Mittag-Leffler Functions, Related Topics and Applications by Rudolf Gorenflo,Anatoly A. Kilbas,Francesco Mainardi,Sergei V. Rogosin Pdf
As a result of researchers’ and scientists’ increasing interest in pure as well as applied mathematics in non-conventional models, particularly those using fractional calculus, Mittag-Leffler functions have recently caught the interest of the scientific community. Focusing on the theory of the Mittag-Leffler functions, the present volume offers a self-contained, comprehensive treatment, ranging from rather elementary matters to the latest research results. In addition to the theory the authors devote some sections of the work to the applications, treating various situations and processes in viscoelasticity, physics, hydrodynamics, diffusion and wave phenomena, as well as stochastics. In particular the Mittag-Leffler functions allow us to describe phenomena in processes that progress or decay too slowly to be represented by classical functions like the exponential function and its successors. The book is intended for a broad audience, comprising graduate students, university instructors and scientists in the field of pure and applied mathematics, as well as researchers in applied sciences like mathematical physics, theoretical chemistry, bio-mathematics, theory of control and several other related areas.

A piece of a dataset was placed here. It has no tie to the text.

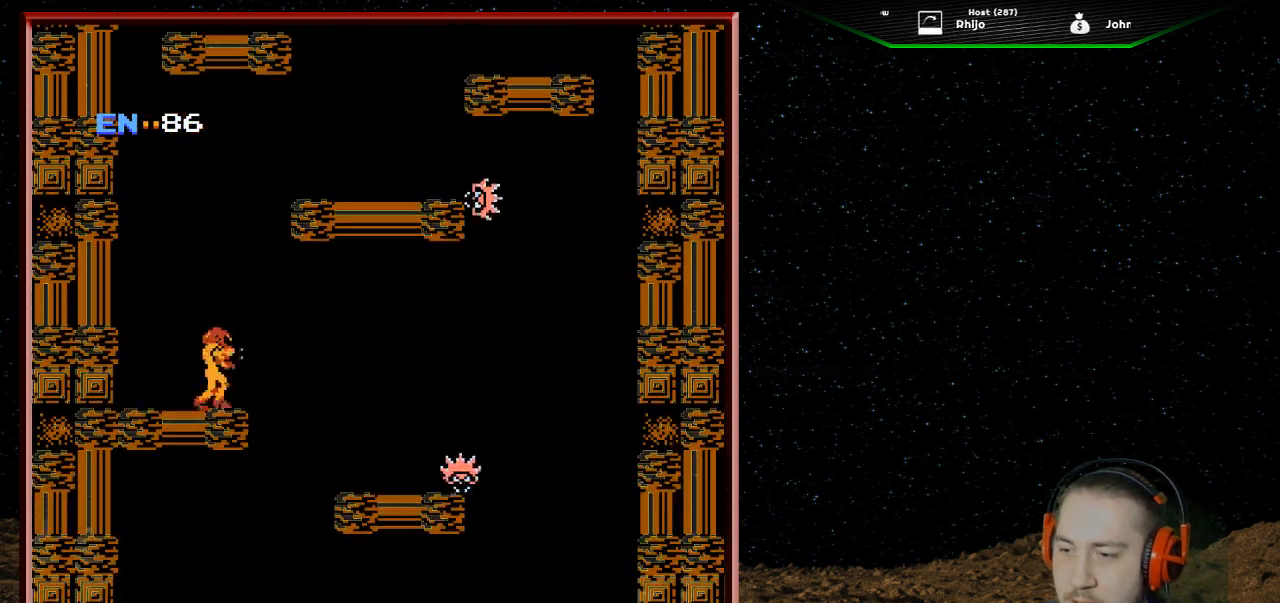
{"buttons": [], "events": [[100, "DPAD_RIGHT", "up"]]}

Algorithmic Probability and Combinatorics by Manuel Lladser Pdf
This volume contains the proceedings of the AMS Special Sessions on Algorithmic Probability and Combinatories held at DePaul University on October 5-6, 2007 and at the University of British Columbia on October 4-5, 2008. This volume collects cutting-edge research and expository on algorithmic probability and combinatories. It includes contributions by well-established experts and younger researchers who use generating functions, algebraic and probabilistic methods as well as asymptotic analysis on a daily basis. Walks in the quarter-plane and random walks (quantum, rotor and self-avoiding), permutation tableaux, and random permutations are considered. In addition, articles in the volume present a variety of saddle-point and geometric methods for the asymptotic analysis of the coefficients of single-and multivariable generating functions associated with combinatorial objects and discrete random structures. The volume should appeal to pure and applied mathematicians, as well as mathematical physicists; in particular, anyone interested in computational aspects of probability, combinatories and enumeration. Furthermore, the expository or partly expository papers included in this volume should serve as an entry point to this literature not only to experts in other areas, but also to graduate students.